Asked where US President Donald Trump fitted into the fake news, post-truth political equation and the potential impacts his administration could have on global agricultural trends, Mr Anderson said he was unsure what direction it would take.
“We don’t know how that administration’s going to unfold and I’m not sure that they really know - that’s the really frightening thing - but we do hope they find their feet quickly,” he said.
But he said the biggest immediate threat to global agriculture was that the Americans were “plainly now going to enjoy an era of cheap energy”.
“Now there is no bigger input cost, in its various parts, for Australian farmers than energy, whether it’s fuel, fertiliser, chemicals or diesel and transport,” he said.
“The reality is energy prices will be a killer in an era of low grain prices.

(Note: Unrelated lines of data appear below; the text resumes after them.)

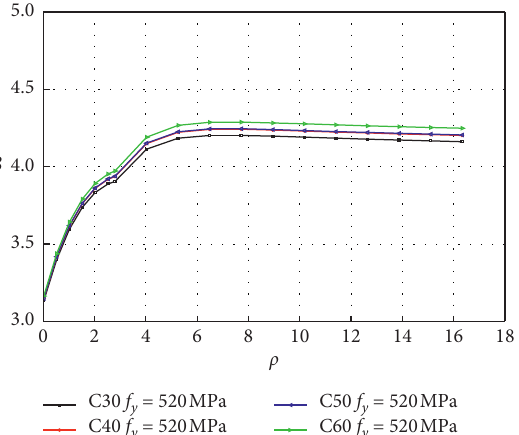
Figure 12: ρ - β Curve of different concrete strength grades with the reinforcement rate of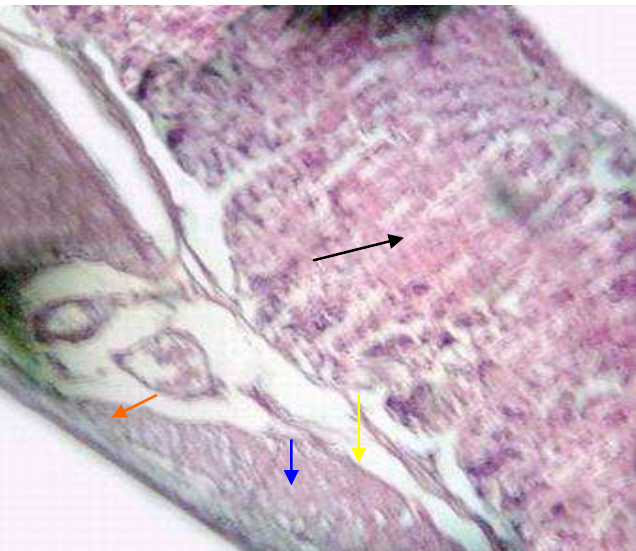
Figure (4): histological section of the intestine notice the hyperplasia and hypertrophy of the mucosa with infiltration of inflammatory cells in the sub mucosa also there is edema and congestion of the blood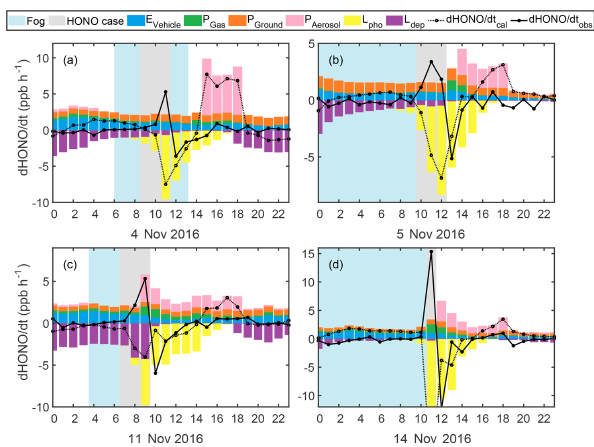
Figure 6. Estimated HONO emission from vehicles (blue), gas- phase production (green), production on ground (orange) and aerosol surface (pink), loss via photolysis (yellow) and dry deposi- tion (purple), as well as the calculated (dotted black) and observed (solid black) d [ HONO ] / d t on (a) 4, (b) 5, (c) 11 and (d) 14 Novem- ber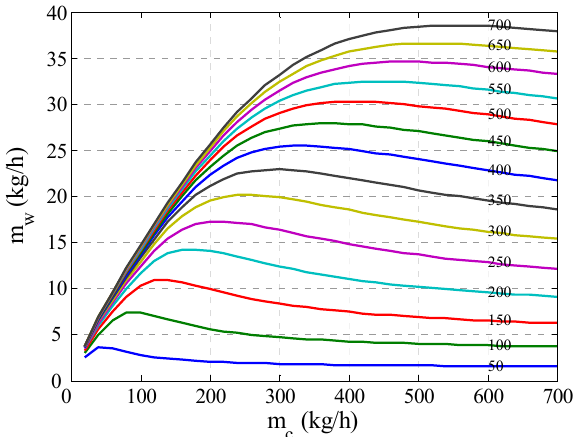
= 80 (cid:2925) C and 𝑇 (cid:3030)(cid:3036)(cid:3041) = = 80 ◦ C and T c = 20 ◦ C. (cid:3284)(cid:3289) in in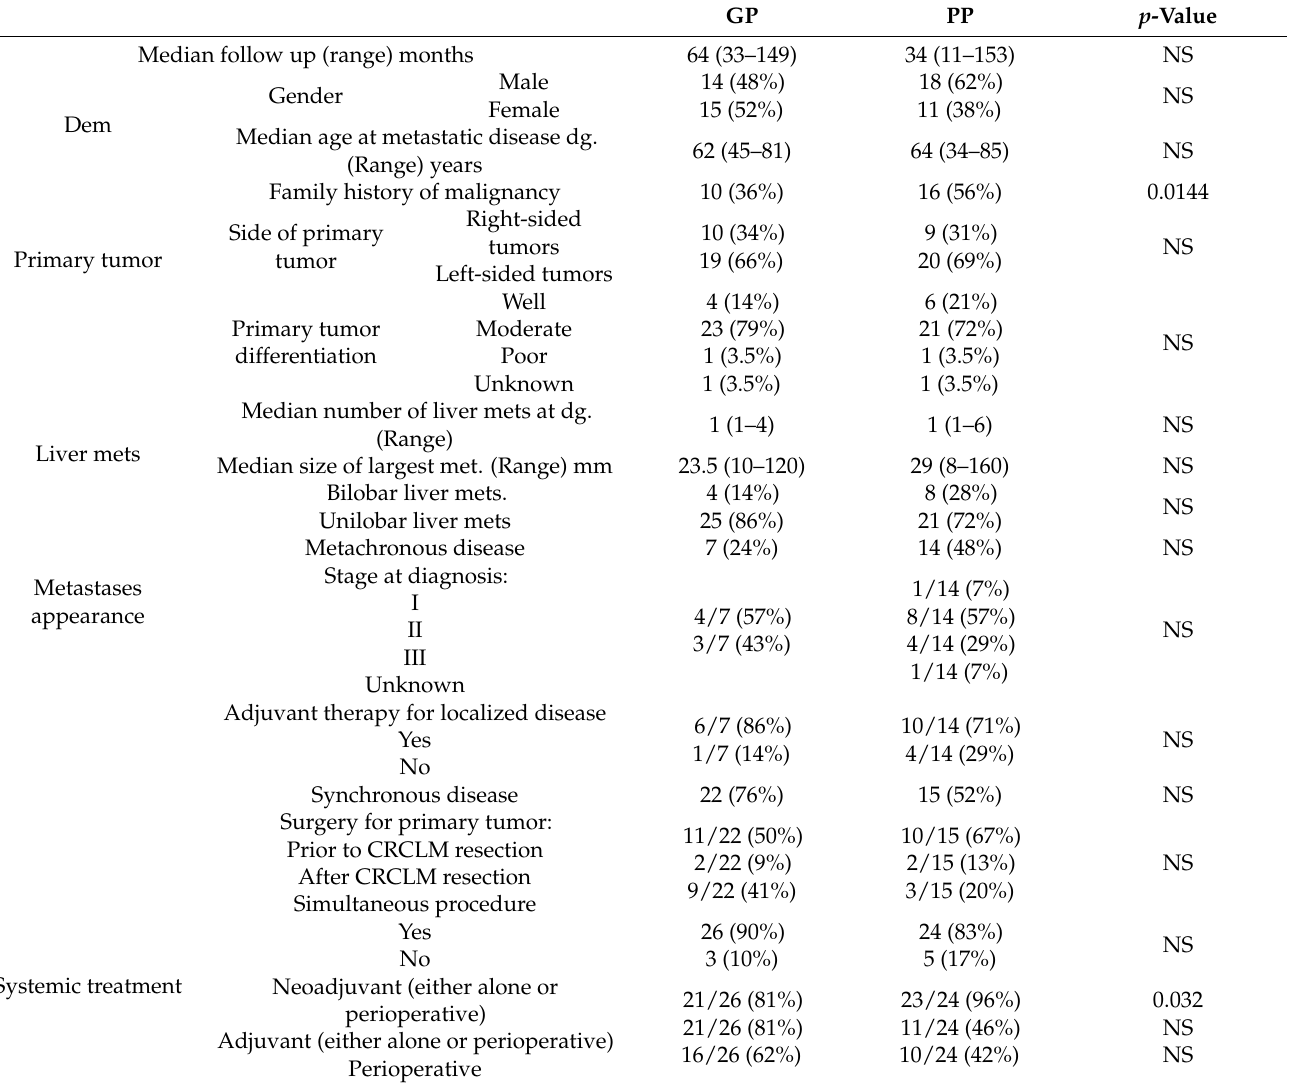
Table 1. Patients’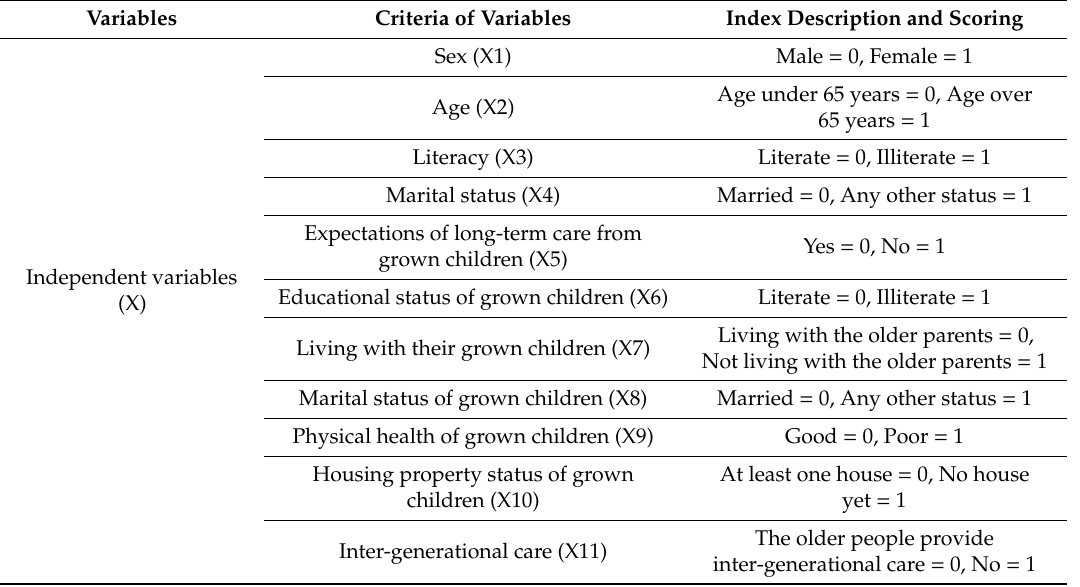
Table 2. Variables and descriptive statistics.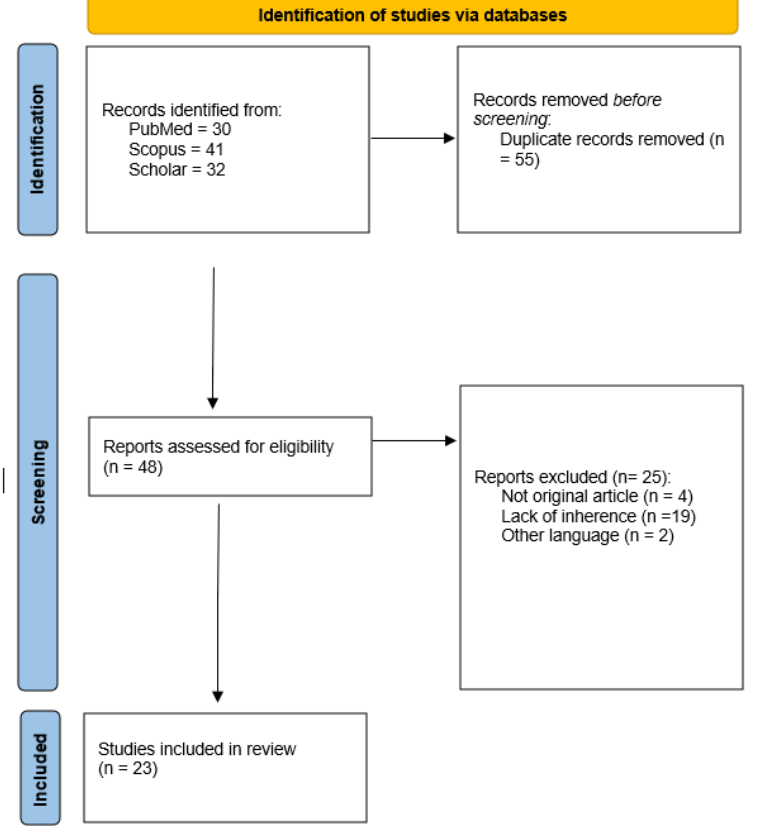
Figure 1. Study selection process flowchart according to the PRISMA Statement 2020 [12].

“If there’s one thing we need to do urgently, and I would encourage the National Farmers’ Federation and other groups to do it, is to really engage the government on energy policy.
“I’d be interested in their perspectives and they may see things that I don’t see, but I would have thought that this is a very important policy area for our farm groups to start focussing on, because the warning signs are all there.
“The huge furore we’ve seen in South Australia recently is just the tip of the iceberg.
“It’s very obvious energy policy and energy security is going to be huge in Australia because we’re importing it all.
“Not many people know this but during the recent Queensland floods it was a sensitive time for harvesting and so forth but the east coast of Australia got down to almost running out of diesel.
“This energy debate is a test of whether we can be calm and rational in Australia and seek out our own best interests or whether we’re just going to simply shoot ourselves in the foot and at the moment it looks like we’re going to shoot ourselves in the foot.”
Mr Anderson said the US was about to enter an era of cheap energy due to its “extraordinary exposure” to unconventional gas supplies and oil production which also meant cheaper input costs for local farmers.
“For the first time since 1970 the US have an expanding energy and oil base and its cheap and it looks like it’s just going to get cheaper and in fact in a funny way Australia are great beneficiaries,” he said.
“If not for the shale gas revolution and condensate in America today, we would be paying a heck of a lot more for our fuel at the bowser; never mind on the farm.
“But in the mean-time we’ve got a very serious issue about access to primary source materials for inputs like fertiliser and chemicals and the irony is we are buying a lot of this stuff from our direct competitors.”